2001年から2008年まで「ほぼ日刊イトイ新聞」で連載し、のちに書籍として出版された実話エピソードを映画化した作品です。

24歳で四国八十八箇所の札所・栄福寺の住職になった白川密成さんを演じるのは、伊藤淳史さん。丸刈りがとても似合ってます。

それでは、あらすじをどうぞ。(yahoo!映画より)

 

祖父が他界したのをきっかけにそれまでの勤め先を辞め、四国八十八ヶ所霊場第57番札所の栄福寺住職となった白方光円(伊藤淳史)。24歳で足を踏み入れた坊さん生活には、初めて見る坊さん専用グッズや檀家の人たちとの関係など、知られざる驚がくの世界が広がっていた。さまざまな経験を積む中、自分にどのようなことができるのかを日々考えながら過ごしていく。

 

仏さまのように大衆を慈しむ存在

お坊さんに求める姿とは、このようなのものでしょうか。

その職業に就いたからといって、すぐに「あるべき姿」を体現できないのは、私たちも分かっています。

高野山大学を卒業後、一度は別の仕事に就いた光円さん。24歳で住職だった祖父の跡を継ぐ決意をしたのですが。
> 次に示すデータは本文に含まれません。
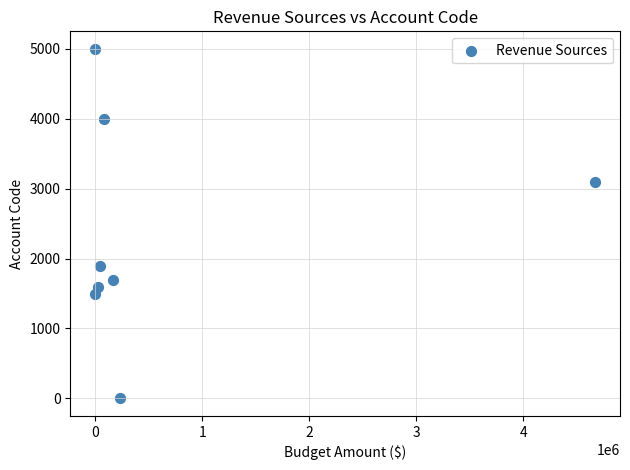

What is the range of Y values (max minus min)?

5000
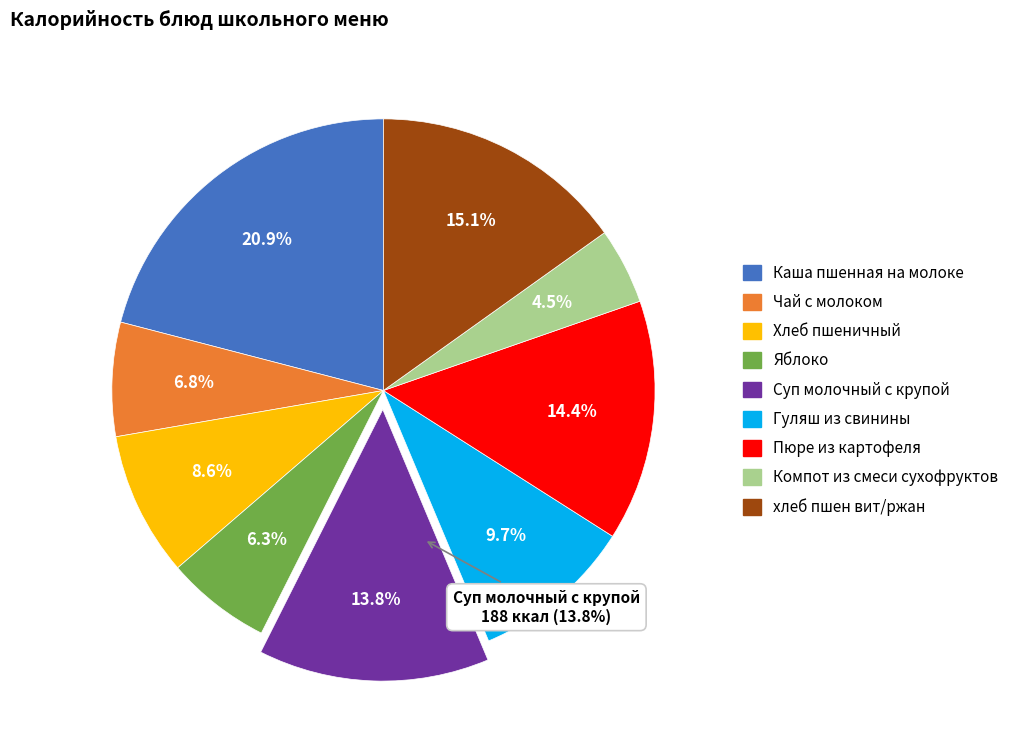

How many slices are in this pie chart?

9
お坊さんである前に、一人の人間として悶々とし、ときには酔いつぶれるまで飲んだくれてしまうこともあります。

彼には京子と真治という幼なじみが二人いるのですが、京子が病に倒れます。

その姿をみるのが耐え切れないと、真治が嘆きだしました。

光円さんは、修行した密教の教えを伝えながら、真治を励まそうとしましたが。

真治は、まっすぐすぎるほど本心を問うたのです。

「お前は本当にそう思ってるのかよ」

 

お坊さんでなくても、教師やコーチ、もしくは管理職、子どもの親にいたるまで

誰かを導いていく立場の人なら誰でも、一度はこの問いに向きあうでしょうか・・・。

そう教えられた、もしくは、そうあるべきだけれども

自分自身、はたして心からそう思って言っているのかどうか・・・

「こうあるべき」と、立場上で語るのは簡単です。

しかし、どんなに熱く語っても、自分の身体から出たことばでなければ、相手には本当のところは伝わりません。
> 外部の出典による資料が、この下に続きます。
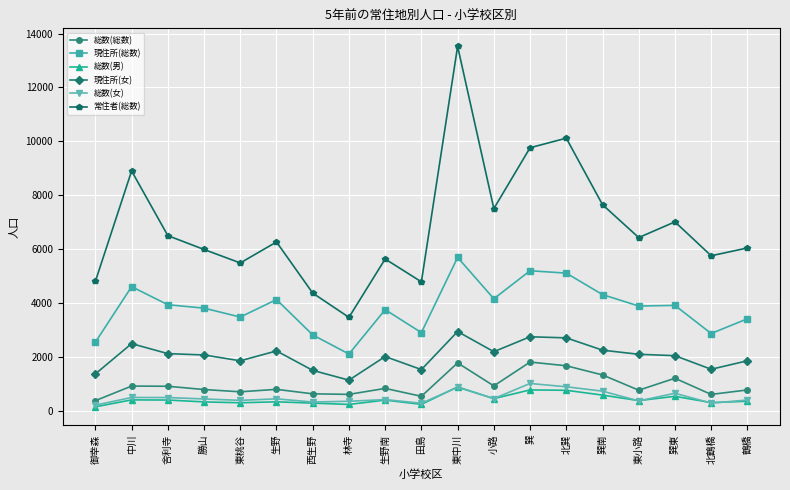

What is the label of the 11th point from the right?

生野南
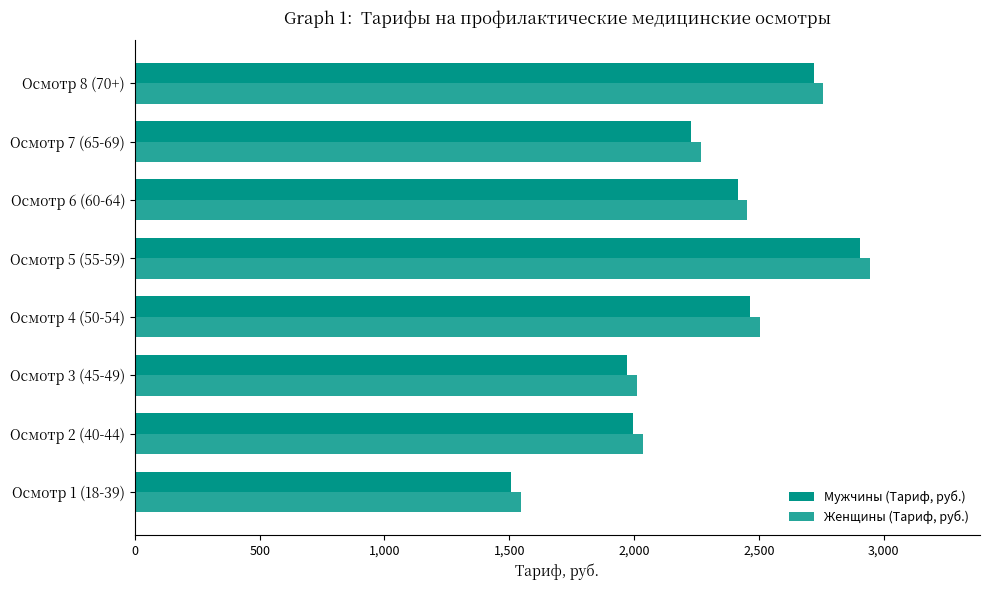

Which series has the widest spread of values?

Мужчины (Тариф, руб.)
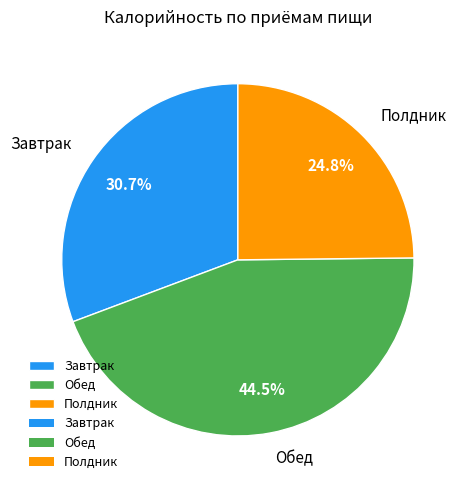

Count the number of slices in the pie.

3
お坊さんである光円さん。仏の教えを語ることはできても、その境地から語っているかどうかは、本人が一番よく分かっているのです。

だから苦しみ、葛藤するのですが・・・。

「仏の教えに身体でぶつかってゆく」

イッセー尾形さん演じる檀家の長老が、光円さんを見守りながら語った言葉です。

遠い時代を経て脈々と伝わる、弘法大師・空海が遺した教え、その真の意味は

すぐ体得できるようなものではありません。

一生をかけて、光円さんが身体ごとぶつかっていくなかで、やがて血となり肉となるのでしょう。

 

立場が人を変える、だとしたら

お坊さんという仕事が、光円さんに人として生きる道を導いていくのだと思います。